I was still whipping the sap about and his voice shook with every swish. He finally gulped, said, “Mac, that's the ticket, all we know.”

“When did you hit New York?”

“About noon this afternoon,” the gunman said.

“How about one in the morning, where you beat a girl to death on an East River dock!”

“You mean that one they got in the papers?” the second hood asked.

I slapped him with the blackjack and he fell on his side, shouted up at me, “What you want, us to make up a story to sell you? Like you said... don't want to get my brains... scrambled... we're leveling with you.”

“Catch your toes,” I said, pointing with the sap. “What's with this rock?”

“Beats the hell out of me,” the gunman said. “Looks like ordinary hunk of crummy stone to me. But I don't ask questions. Can I let go of my toes? My stomach and back are killing me.”

“Certainly,” I said.
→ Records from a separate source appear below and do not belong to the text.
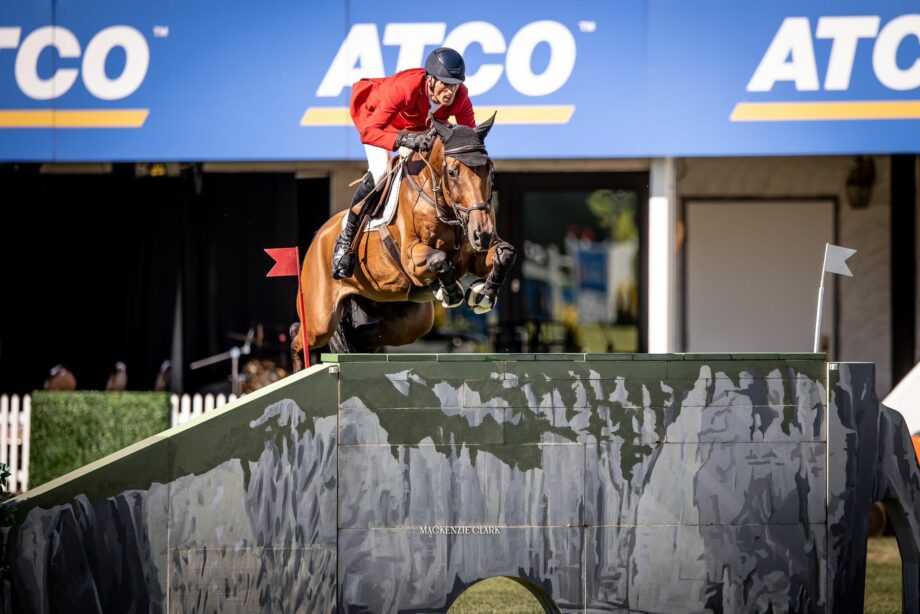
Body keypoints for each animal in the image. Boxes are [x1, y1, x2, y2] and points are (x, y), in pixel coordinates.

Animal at [292, 114, 512, 370]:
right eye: (453, 173)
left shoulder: (474, 257)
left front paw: (485, 293)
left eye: (490, 171)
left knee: (364, 336)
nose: (482, 233)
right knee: (299, 335)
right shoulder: (411, 259)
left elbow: (505, 253)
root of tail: (317, 238)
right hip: (320, 319)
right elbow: (439, 258)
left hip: (406, 319)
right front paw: (451, 293)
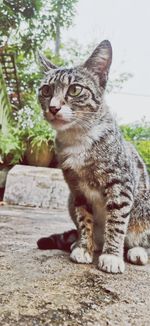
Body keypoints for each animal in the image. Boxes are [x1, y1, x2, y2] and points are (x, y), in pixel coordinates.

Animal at [37, 41, 149, 276]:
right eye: (45, 90)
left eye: (74, 89)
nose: (53, 107)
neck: (78, 138)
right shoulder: (76, 189)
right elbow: (83, 218)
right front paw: (84, 247)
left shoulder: (120, 184)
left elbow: (116, 222)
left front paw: (112, 256)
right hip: (69, 200)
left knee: (138, 238)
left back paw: (136, 250)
As he took his hands off his shoes I swatted him lightly. “But you get this.” He grabbed his toes again—but fast.

I didn't know what to think: I not only was on a merry-go-round but as Bobo said, I had a tiger by the tail and didn't know what to do with it. If Saltz found out I was holding out on him, the least he'd do would be revoke my license. I said, “Okay, get up—slowly—and keep your hands in the open. The three of us will meet this Gus in the busted Dodge.”

The gunman shook his head. “Buddy, you don't get the set-up. We ain't just a couple of hoods, we're big operators in Philly. We took this job because we had to... it was that important. They've imported guys from all around the East Coast. I'll lay you odds there's somebody watching us and...”

“Who's the 'they'?” I asked.

“You can kill me and I can't tell you because I don't know. We take orders, that's all.”

I don't know why, but I believed them, they were just a couple of errand boys. I was confused, weary, and tired of beating them, sick of all this crazy violence I'd been through. Only an idiot gets a bang out of smacking anybody. I saw a stamp-pad on my desk. “One at a time, go over and open that pad—leave your fingerprints on those papers next to it.”